From the co-creator of the New York Times bestselling Ladybug Girl series comes a joyful counting book about inclusivity, play, and the thrill of making new friends--from one to ten and back again.
A quiet day at the playground turns into a boisterous park-wide adventure as one boy on the slide becomes two kids on the see-saw, then three jumping rope. Before long, ten new friends are playing like they've known one another forever.
With its deceptively simple text and a rich visual narrative, How to Two is a playful counting and reverse-counting concept book as well as an exuberant celebration of inclusive play, friendship, and community.--from the publisher
40 pages 978-0525427841 Ages 3-6
Keywords: diversity, diverse books, friends, friendship, playground, getting along, counting, community, acceptance, accepting others, 3 year old, 4 year old, 5 year old, 6 year old, inclusivity, new friends, concepts, Character Building Curriculum
“Say, say, oh playmate
Come out and play with me
And bring your dollies three
Climb up my apple tree
Shout down my rain barrel
Slide down my cellar door
And we’ll be jolly friends
-- 100+ year old song/hand clapping game
“A playground roundabout (or merry-go-round) is a flat disk, frequently about 2 to 3 metres (6 foot 7 in to 9 foot 10 in) in diameter, with bars on it that act as both hand-holds and something to lean against while riding. The disk can be made to spin by pushing or pulling on its handles, either by running around the outside, or by pulling and re-grabbing as it spins, from a stationary stance. Often found in school playgrounds and public parks, they offer riders (typically children) a dizzying ride either when others spin the wheel, or by spinning it themselves by running around it, and then jumping on.”

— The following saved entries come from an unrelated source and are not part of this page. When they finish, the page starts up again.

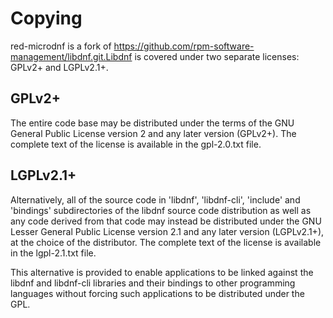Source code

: Copying
=======
red-microdnf is a fork of https://github.com/rpm-software-management/libdnf.git.Libdnf is covered under two separate licenses: GPLv2+ and LGPLv2.1+.


GPLv2+
------
The entire code base may be distributed under the terms of the
GNU General Public License version 2 and any later version (GPLv2+).
The complete text of the license is available in the gpl-2.0.txt file.


LGPLv2.1+
---------
Alternatively, all of the source code in 'libdnf', 'libdnf-cli', 'include'
and 'bindings' subdirectories of the libdnf source code distribution as well
as any code derived from that code may instead be distributed under the
GNU Lesser General Public License version 2.1 and any later version (LGPLv2.1+),
at the choice of the distributor.
The complete text of the license is available in the lgpl-2.1.txt file.

This alternative is provided to enable applications to be linked against
the libdnf and libdnf-cli libraries and their bindings to other programming
languages without forcing such applications to be distributed under the GPL.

--from Wikipedia, “Roundabout (play)”
For author/illustrator David Soman, it was “the little playground that was on West 77th Street in Central Park.” For me, it was the playground located behind my grandparents backyard in Garden City.
As a little kid, I spent many days on that playground. I didn’t live there, I only visited, so I didn’t know any of the children. But it didn’t matter. I’d become just one more of the many kids playing there. Joining the other children on the dizzying roundabout was one of my absolute favorites.
HOW TO TWO is a beautiful, satisfying picture book about joining in at the playground. It is organized as a counting book, but it serves equally well as a compendium of suggestions for playing together without gadgets and screens.
The story begins with one boy on a slide, who is then joined by a girl to become a pair on a see-saw. The pair then turns a jump rope for a third child, when along comes a fourth child with a ball. So the quartet play foursquare. Onward goes the activities as, one-by-one, the number of children playing together grows to ten. There’s sand play, duck-duck-goose, puddle splashing, hide-and-seeking, and tag-your-it. The simple text counts up: “How to one.” “How to two,” etc. The growing cast of children is multiracial and of varying sizes.
After reaching “How to ten,” dusk arrives. Along come parents, and the numbers then count back down in a circle as the children scatter, homeward bound, to the edges of a two-page spread. Finally, we see the original boy at home, where he selects a book, looks at it (“How to one.”) and brings it to Mom for a lap-sit read-aloud (“How to two.”)
HOW TO TWO will be valuable in promoting inclusiveness and cooperative play, and is a great reminder of how much fun there is to be had by playing outside with a bunch of friendly kids.